Augmented reality has taken center stage across major public firms. Both Facebook and Apple now offer AR developer toolkits, with Apple launching ARKit yesterday at WWDC.
But it leaves Snap, which has not shown overt interest in working with developers, sandwiched between two giants.
This is a problem, as augmented reality experiences within Snap are not only integral to its growth and mainstream appeal, it is also an area where Snap is banking on advertisers to embrace. As ReCode reported in May 2017:
Snapchat is rolling out a new augmented reality ad unit that lets marketers pay so that users can see images or words overlaid on the world around them through their phone’s camera.
While Snap currently holds the edge on these experiences in terms of quality, its lead is not a given as Facebook and Apple roll out their own solutions to massive userbases. It’s also not clear Snap can maintain creativity and innovation in AR at scale while third-party creators adopt more welcoming, richer platforms in Facebook and Apple.

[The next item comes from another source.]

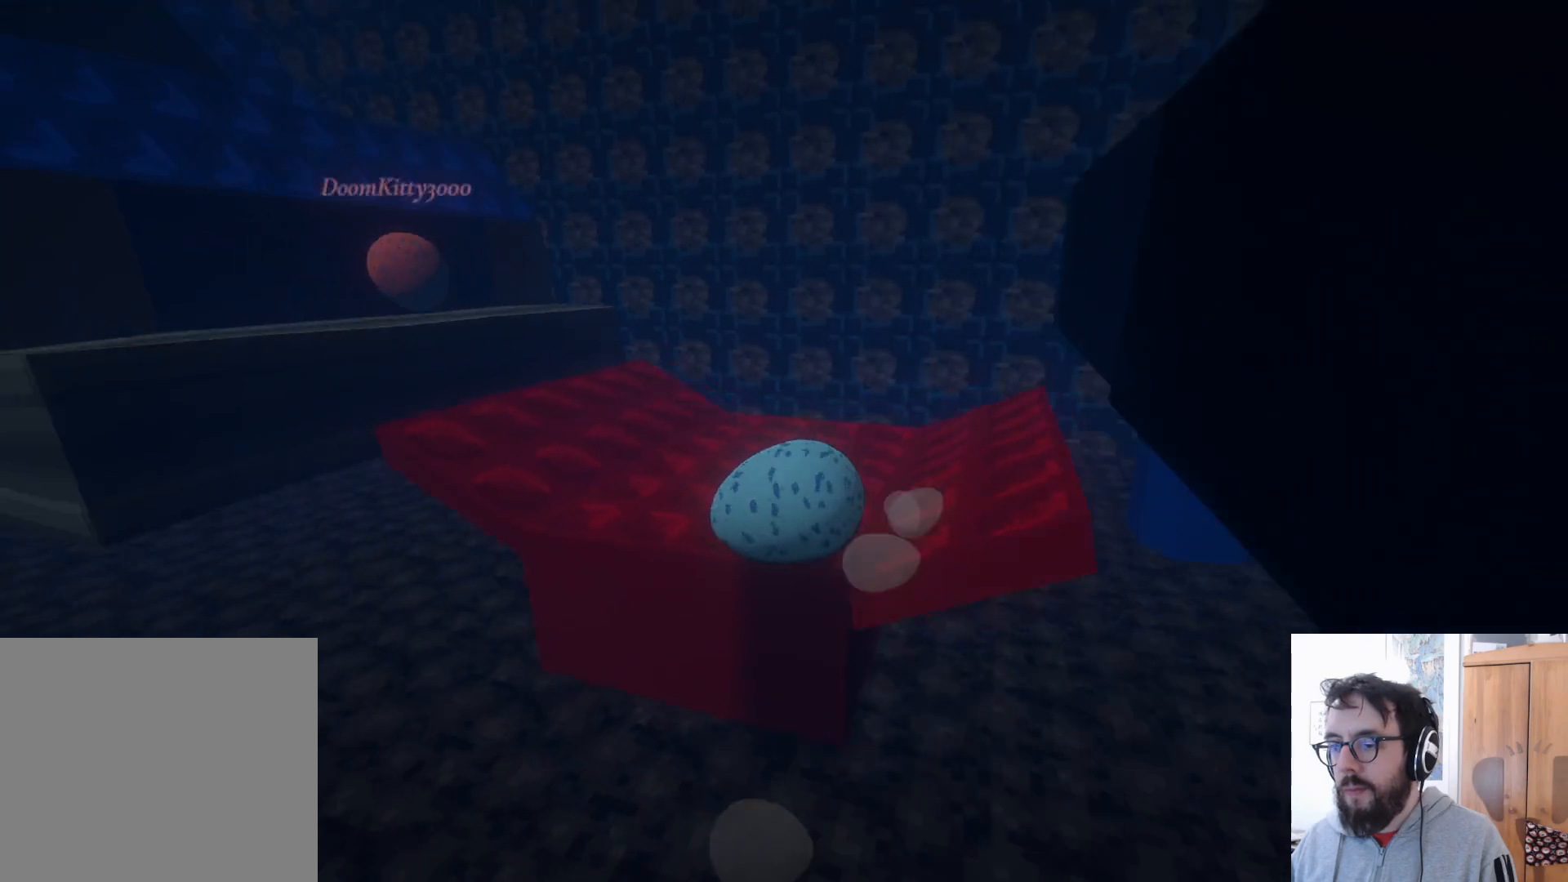
{"buttons": [], "left_stick": "down", "right_stick": "center", "events": [[100, "left_stick", "down"], [450, "right_stick", "center"]]}
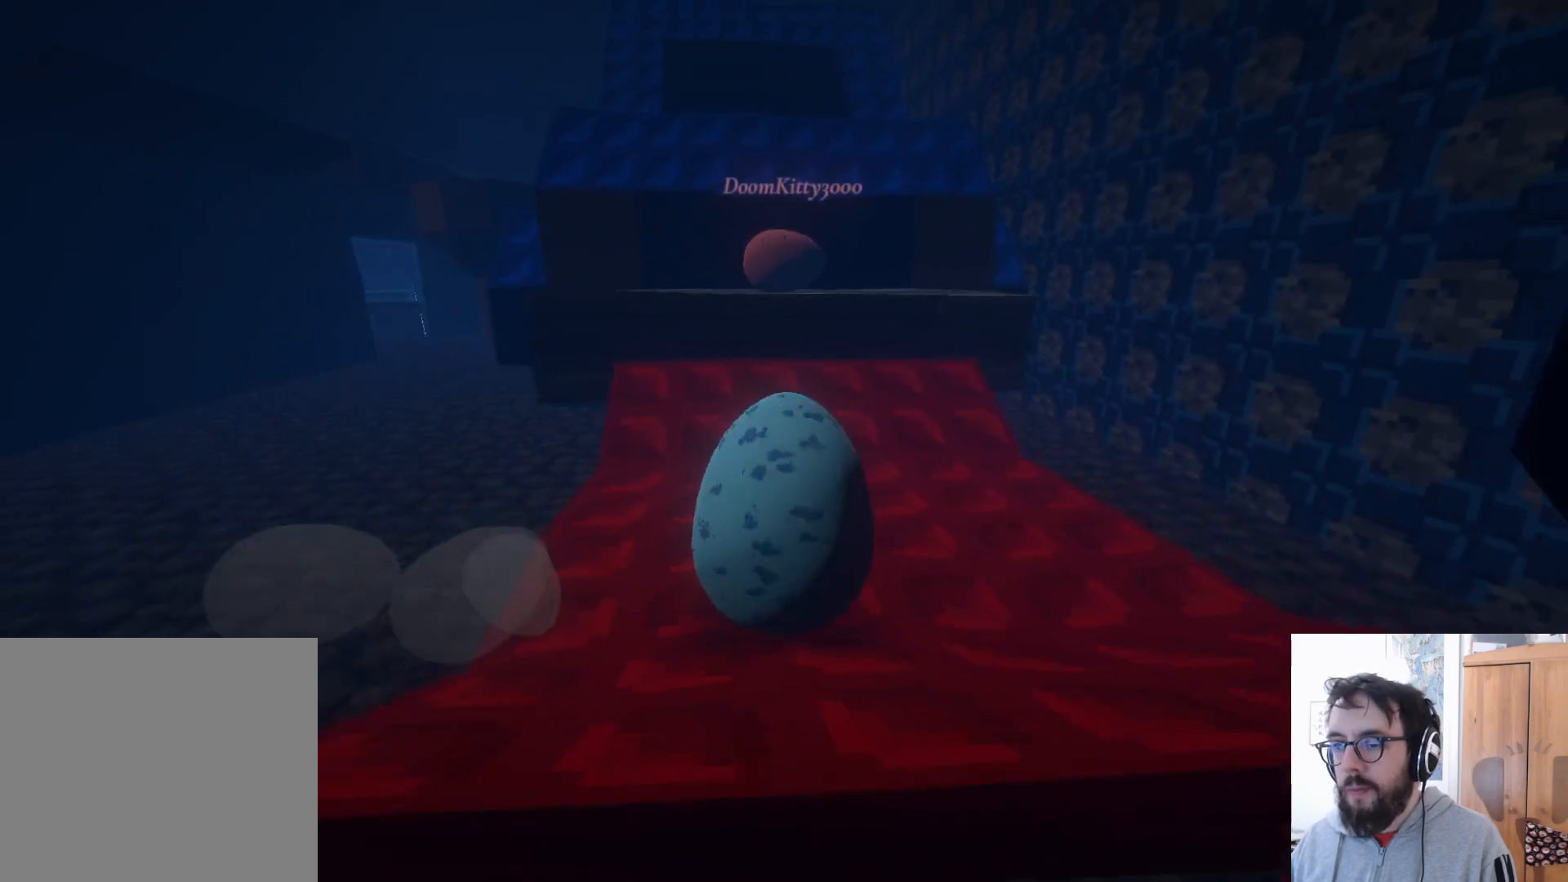
{"buttons": [], "left_stick": "down-left", "right_stick": "center", "events": [[100, "left_stick", "down-left"]]}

Perhaps most importantly, unlike Snap, it’s quite unlikely that Facebook or Apple will have to worry about monetizing these experiences in hopes of appeasing investors—allowing each to focus on competing with Snap’s tech.
And with increased competition in AR experiences, it’s open to debate on how long Snap can command premium advertiser rates based on its supposed AR quality. Already, the company has missed revenue estimates, and JP Morgan cut its share price target from $20 to $18 dollars yesterday, partly due to fears in “the company’s ability to scale its advertising business.”
Whether Snap’s lone wolf attitude will help or hurt its AR ambitions in light of new entrants remains to be seen.